We estimate the fair values of our reporting units using a discounted cash flow method which includes assumptions about a wide variety of internal and external factors. Significant assumptions used in the discounted cash flow method include financial projections of free cash flow, including revenue trends, medical costs trends, operating productivity, income taxes and capital levels; long-term growth rates for determining terminal value beyond the discretely forecasted periods; and discount rates. For each reporting unit, comparative market multiples are used to corroborate the results of our discounted cash flow test.
Financial projections and long-term growth rates used for our reporting units are consistent with, and use inputs from, our internal long-term business plan and strategies. Discount rates are determined for each reporting unit and include consideration of the implied risk inherent in their forecasts. Our most significant estimate in the discount rate determinations involves our adjustments to the peer company weighted average costs of capital reflecting reporting unit-specific factors. We have not made any adjustments to decrease a discount rate below the calculated peer company weighted average cost of capital for any reporting unit. Reporting unit-specific adjustments to discount rates are subjective and thus are difficult to measure with certainty. The passage of time and the availability of additional information regarding areas of uncertainty with respect to the reporting units’ operations could cause these assumptions to change in the future. Additionally, as part of our quantitative impairment testing, we perform various sensitivity analyses on certain key assumptions, such as discount rates and cash flow projections to analyze the potential for a material impact. As of October 1, 2025, we completed our annual impairment tests for goodwill with all of our reporting units having fair values substantially in excess of their carrying values.
LEGAL MATTERS
A description of our legal proceedings is presented in Note 12 of Notes to the Consolidated Financial Statements included in Part II, Item 8, “Financial Statements and Supplementary Data.”
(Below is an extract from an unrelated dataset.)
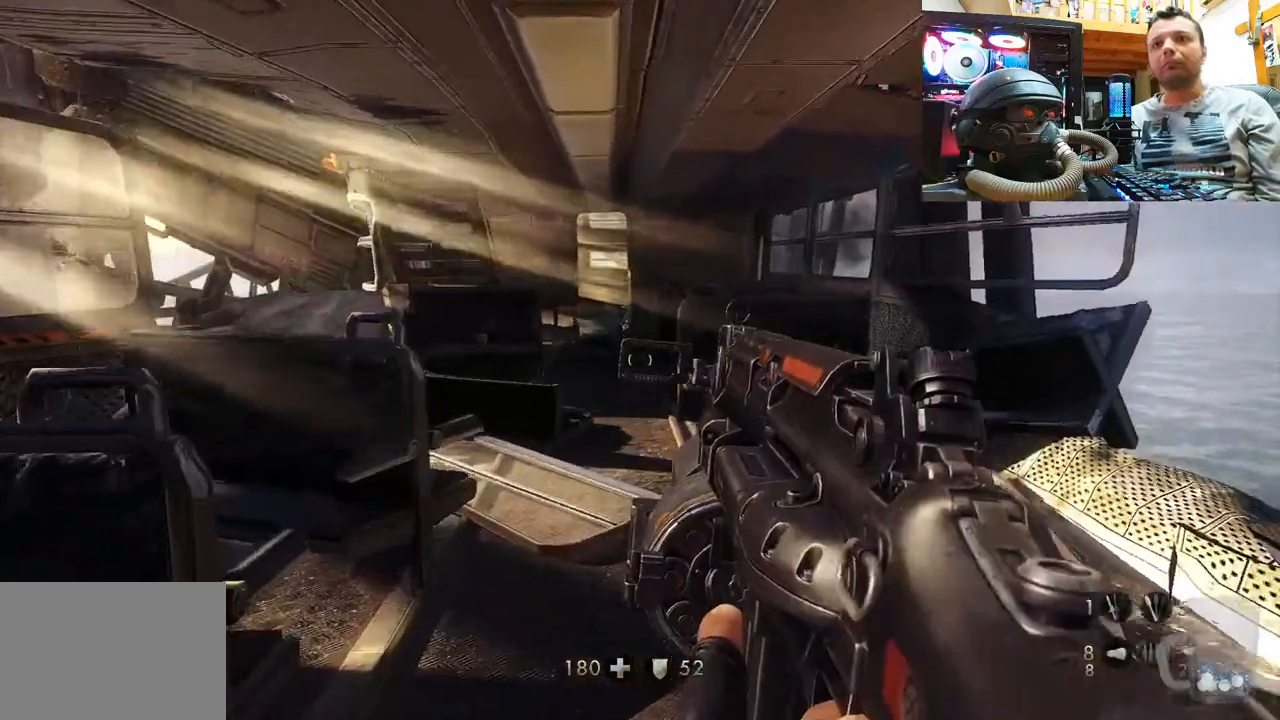
{"buttons": [], "left_stick": "up", "right_stick": "center", "events": [[200, "right_stick", "down-left"], [367, "right_stick", "center"]]}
CONCENTRATIONS OF CREDIT RISK
Investments in financial instruments such as marketable securities and accounts receivable may subject us to concentrations of credit risk. Our investments in marketable securities are managed under an investment policy authorized by the Audit & Finance Committee of the Board of Directors. The investment policy establishes defined limits on credit quality, security selection, and permissible asset classes to ensure a disciplined and risk-appropriate investment approach. Concentrations of credit risk with respect to accounts receivable are limited due to the large number of employer groups and other customers constituting our client base. As of December 31, 2025, there were no significant concentrations of credit risk.